TASK OBJECTIVE
An identical copy of all the records is what the answer must contain.

*** Opening PROVIDED DATA ***

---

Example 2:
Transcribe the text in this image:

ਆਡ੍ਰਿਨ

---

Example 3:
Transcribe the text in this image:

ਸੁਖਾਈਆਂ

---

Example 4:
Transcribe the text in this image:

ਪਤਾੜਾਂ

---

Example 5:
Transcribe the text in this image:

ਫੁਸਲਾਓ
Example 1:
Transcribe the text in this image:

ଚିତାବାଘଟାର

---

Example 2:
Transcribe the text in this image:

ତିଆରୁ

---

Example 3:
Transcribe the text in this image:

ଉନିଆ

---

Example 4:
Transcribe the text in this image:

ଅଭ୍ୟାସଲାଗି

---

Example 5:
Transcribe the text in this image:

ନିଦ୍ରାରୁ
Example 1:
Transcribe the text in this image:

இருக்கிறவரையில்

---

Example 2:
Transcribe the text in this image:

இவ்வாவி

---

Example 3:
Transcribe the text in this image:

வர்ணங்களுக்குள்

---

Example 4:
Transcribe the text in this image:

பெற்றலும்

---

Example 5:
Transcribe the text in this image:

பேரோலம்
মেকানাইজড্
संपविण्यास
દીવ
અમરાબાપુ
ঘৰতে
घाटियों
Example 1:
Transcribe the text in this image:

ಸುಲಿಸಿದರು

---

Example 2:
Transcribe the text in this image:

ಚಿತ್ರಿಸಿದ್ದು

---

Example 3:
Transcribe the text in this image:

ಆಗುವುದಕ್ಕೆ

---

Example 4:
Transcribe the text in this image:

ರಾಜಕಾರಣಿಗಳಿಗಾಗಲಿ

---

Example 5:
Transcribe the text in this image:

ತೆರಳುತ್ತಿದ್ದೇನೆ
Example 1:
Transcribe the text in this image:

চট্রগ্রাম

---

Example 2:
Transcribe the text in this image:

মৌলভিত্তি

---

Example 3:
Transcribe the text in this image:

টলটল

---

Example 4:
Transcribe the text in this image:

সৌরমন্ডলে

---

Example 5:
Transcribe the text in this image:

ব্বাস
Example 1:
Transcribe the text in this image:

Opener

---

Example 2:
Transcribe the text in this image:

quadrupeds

*** Closing PROVIDED DATA ***

WORKED SOLUTION
---

Example 2:
Transcribe the text in this image:

ਆਡ੍ਰਿਨ

---

Example 3:
Transcribe the text in this image:

ਸੁਖਾਈਆਂ

---

Example 4:
Transcribe the text in this image:

ਪਤਾੜਾਂ

---

Example 5:
Transcribe the text in this image:

ਫੁਸਲਾਓ
Example 1:
Transcribe the text in this image:

ଚିତାବାଘଟାର

---

Example 2:
Transcribe the text in this image:

ତିଆରୁ

---

Example 3:
Transcribe the text in this image:

ଉନିଆ

---

Example 4:
Transcribe the text in this image:

ଅଭ୍ୟାସଲାଗି

---

Example 5:
Transcribe the text in this image:

ନିଦ୍ରାରୁ
Example 1:
Transcribe the text in this image:

இருக்கிறவரையில்

---

Example 2:
Transcribe the text in this image:

இவ்வாவி

---

Example 3:
Transcribe the text in this image:

வர்ணங்களுக்குள்

---

Example 4:
Transcribe the text in this image:

பெற்றலும்

---

Example 5:
Transcribe the text in this image:

பேரோலம்
মেকানাইজড্
संपविण्यास
દીવ
અમરાબાપુ
ঘৰতে
घाटियों
Example 1:
Transcribe the text in this image:

ಸುಲಿಸಿದರು

---

Example 2:
Transcribe the text in this image:

ಚಿತ್ರಿಸಿದ್ದು

---

Example 3:
Transcribe the text in this image:

ಆಗುವುದಕ್ಕೆ

---

Example 4:
Transcribe the text in this image:

ರಾಜಕಾರಣಿಗಳಿಗಾಗಲಿ

---

Example 5:
Transcribe the text in this image:

ತೆರಳುತ್ತಿದ್ದೇನೆ
Example 1:
Transcribe the text in this image:

চট্রগ্রাম

---

Example 2:
Transcribe the text in this image:

মৌলভিত্তি

---

Example 3:
Transcribe the text in this image:

টলটল

---

Example 4:
Transcribe the text in this image:

সৌরমন্ডলে

---

Example 5:
Transcribe the text in this image:

ব্বাস
Example 1:
Transcribe the text in this image:

Opener

---

Example 2:
Transcribe the text in this image:

quadrupeds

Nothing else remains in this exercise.